Mike Mason, a project manager for the Oregon Department of Transportation assigned to this project, didn’t say anything inconsistent with Grosjean’s summary of the committees’ positions.

But Mason noted that “we certainly haven’t made any decisions” and emphasized that neither the advisory committee or decision committee are actually tasked with selecting a design for the bike lane. Instead, he said, their job is to make recommendations and decisions about “environmental” issues like roadway width, noise, biological and wetland impacts.

“The process was not to decide on a specific treatment for the bike facility,” Mason said. “That requires doing some more detailed design work. It requires having the funding to know what the different options would cost.
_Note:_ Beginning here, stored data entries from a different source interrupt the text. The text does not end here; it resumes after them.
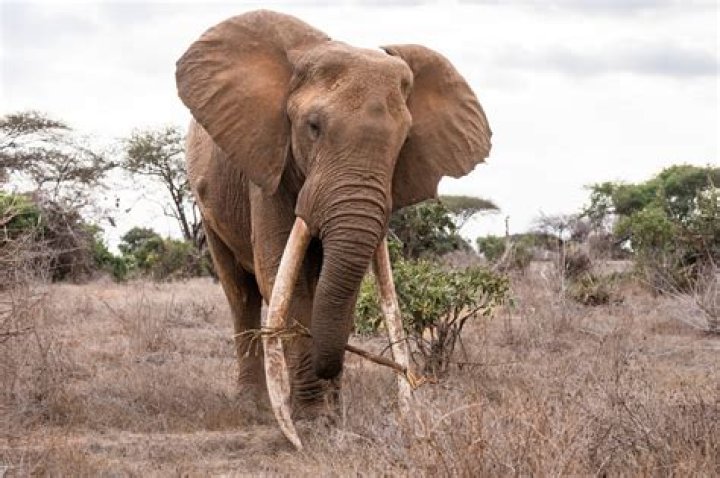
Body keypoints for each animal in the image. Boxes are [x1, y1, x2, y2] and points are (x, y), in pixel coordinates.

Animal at [175, 10, 491, 448]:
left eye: (403, 141)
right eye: (313, 127)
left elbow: (341, 285)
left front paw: (334, 419)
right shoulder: (268, 163)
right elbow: (280, 276)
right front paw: (309, 425)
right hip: (208, 205)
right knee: (240, 292)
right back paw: (253, 408)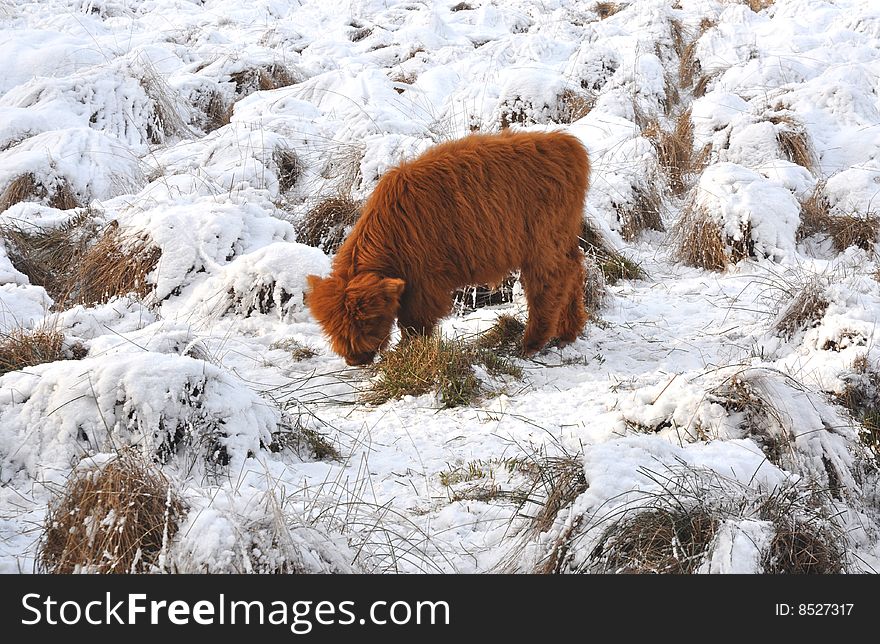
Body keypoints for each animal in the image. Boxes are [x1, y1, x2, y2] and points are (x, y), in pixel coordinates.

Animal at [306, 128, 588, 364]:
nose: (355, 359)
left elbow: (413, 323)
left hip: (544, 243)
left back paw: (532, 343)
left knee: (550, 282)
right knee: (574, 271)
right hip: (562, 238)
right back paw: (568, 331)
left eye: (367, 320)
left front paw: (408, 353)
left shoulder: (423, 283)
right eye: (332, 325)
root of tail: (567, 144)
It would require really knowing do they require more right-of-way. … And then there’s maintenance concerns with different facilities. … We need to be able to plow in the winter and remove debris at other times of the year and then have access to the stormwater system.”

The “project team” of ODOT staff will ultimately decide on the street design, Mason said.

“We need to have more information to make that decision,” he said. “So that’s what we’ll be doing probably over the next — and I’m just going to throw this out there — three to six months.”

I asked Grosjean about this tweet last week from Bicycle Transportation Alliance Advocacy Director Gerik Kransky:

Grosjean said he hasn’t picked up any explicit ODOT skepticism of protected bike lanes on Powell.

“We have ODOT people who are working with us on the advisory committee, and the district 1 chief mucketymuck is on the decision committee,” Grosjean said (referring to ODOT’s manager for the Portland region, Rian Windsheimer). “Through my eyes and ears, that’s not my impression.”

Finally, I asked Grosjean whether he thought there was any chance that ODOT might never get around to asking the Community Advisory Group or Decision Committees for their explicit positions about bike facility design.

Grosjean said he expected the committees will get a chance to make their recommendations known.

“I’m an unpaid volunteer, but I’m not shy at meetings if I don’t think it’s going in the right direction,” he said.